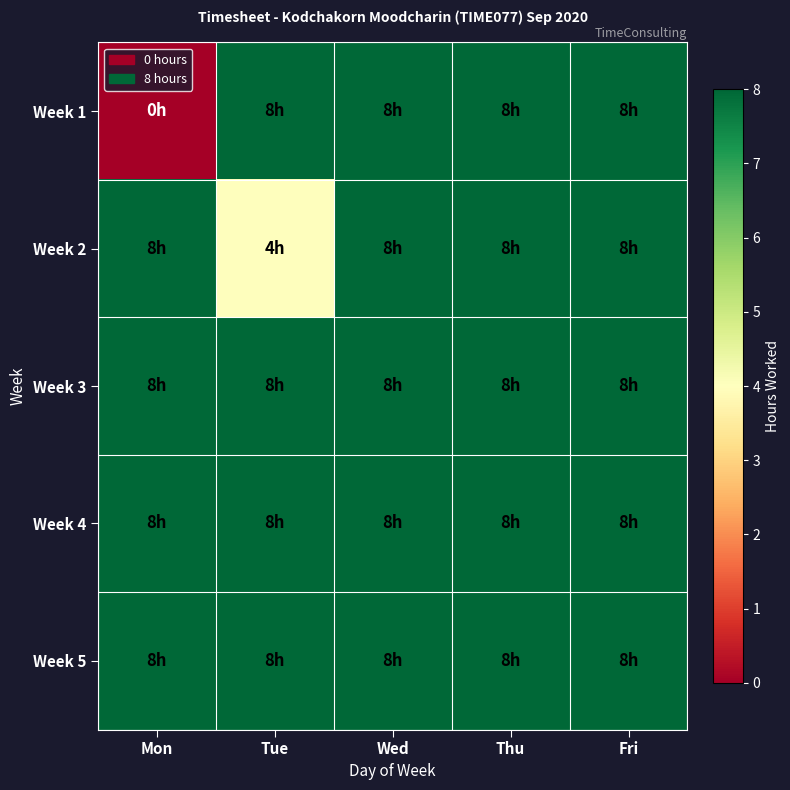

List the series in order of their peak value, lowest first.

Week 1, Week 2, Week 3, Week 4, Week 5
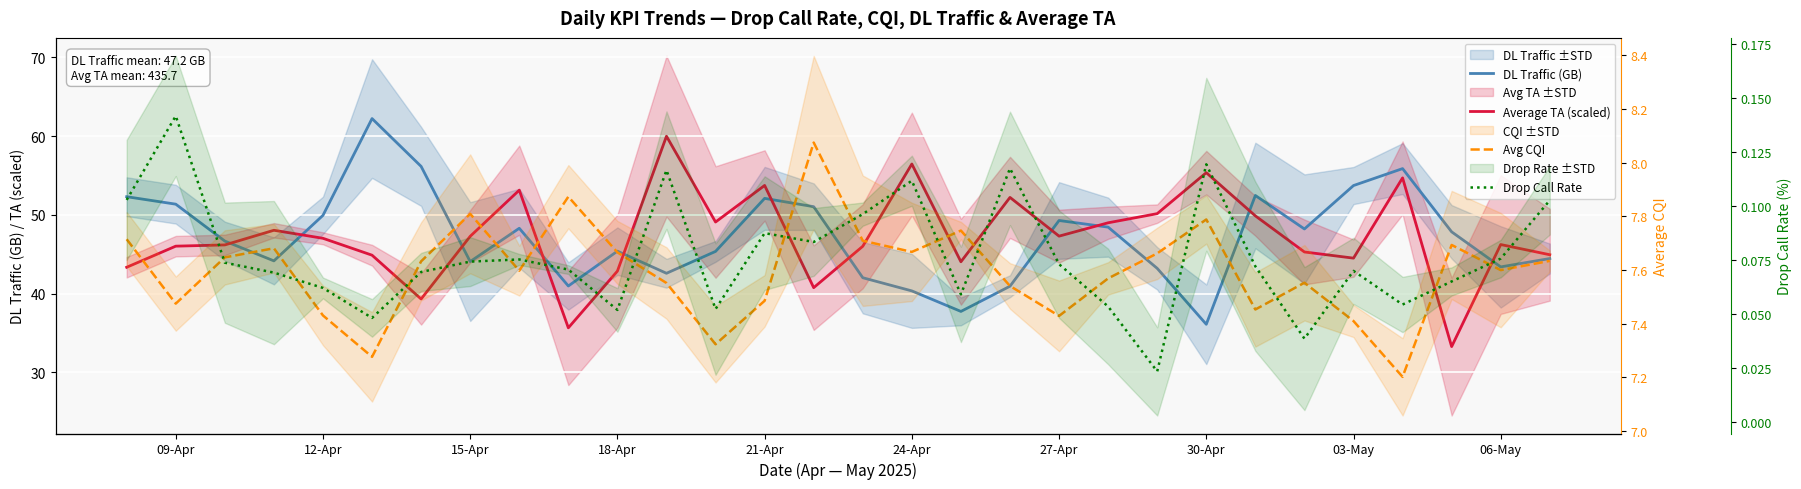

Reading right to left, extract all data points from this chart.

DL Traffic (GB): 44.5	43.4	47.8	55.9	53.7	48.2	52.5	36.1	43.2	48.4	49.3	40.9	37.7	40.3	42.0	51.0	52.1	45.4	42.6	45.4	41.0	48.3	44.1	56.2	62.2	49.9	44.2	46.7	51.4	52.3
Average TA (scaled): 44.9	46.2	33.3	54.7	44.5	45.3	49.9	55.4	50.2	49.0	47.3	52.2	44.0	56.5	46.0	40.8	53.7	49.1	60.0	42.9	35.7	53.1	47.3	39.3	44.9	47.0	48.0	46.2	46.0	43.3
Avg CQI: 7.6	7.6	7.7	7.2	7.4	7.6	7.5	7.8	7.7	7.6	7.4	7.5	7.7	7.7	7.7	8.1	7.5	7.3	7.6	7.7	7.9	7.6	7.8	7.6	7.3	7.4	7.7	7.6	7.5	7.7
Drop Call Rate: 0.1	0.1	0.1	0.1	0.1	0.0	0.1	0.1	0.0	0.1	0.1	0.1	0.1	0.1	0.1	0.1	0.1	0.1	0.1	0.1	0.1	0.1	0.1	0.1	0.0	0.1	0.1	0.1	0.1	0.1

### Problem requirements
Copy each line of the material above that contains the word "lowest". Uppercase and lowercase count as different letters.

### Response
List the series in order of their peak value, lowest first.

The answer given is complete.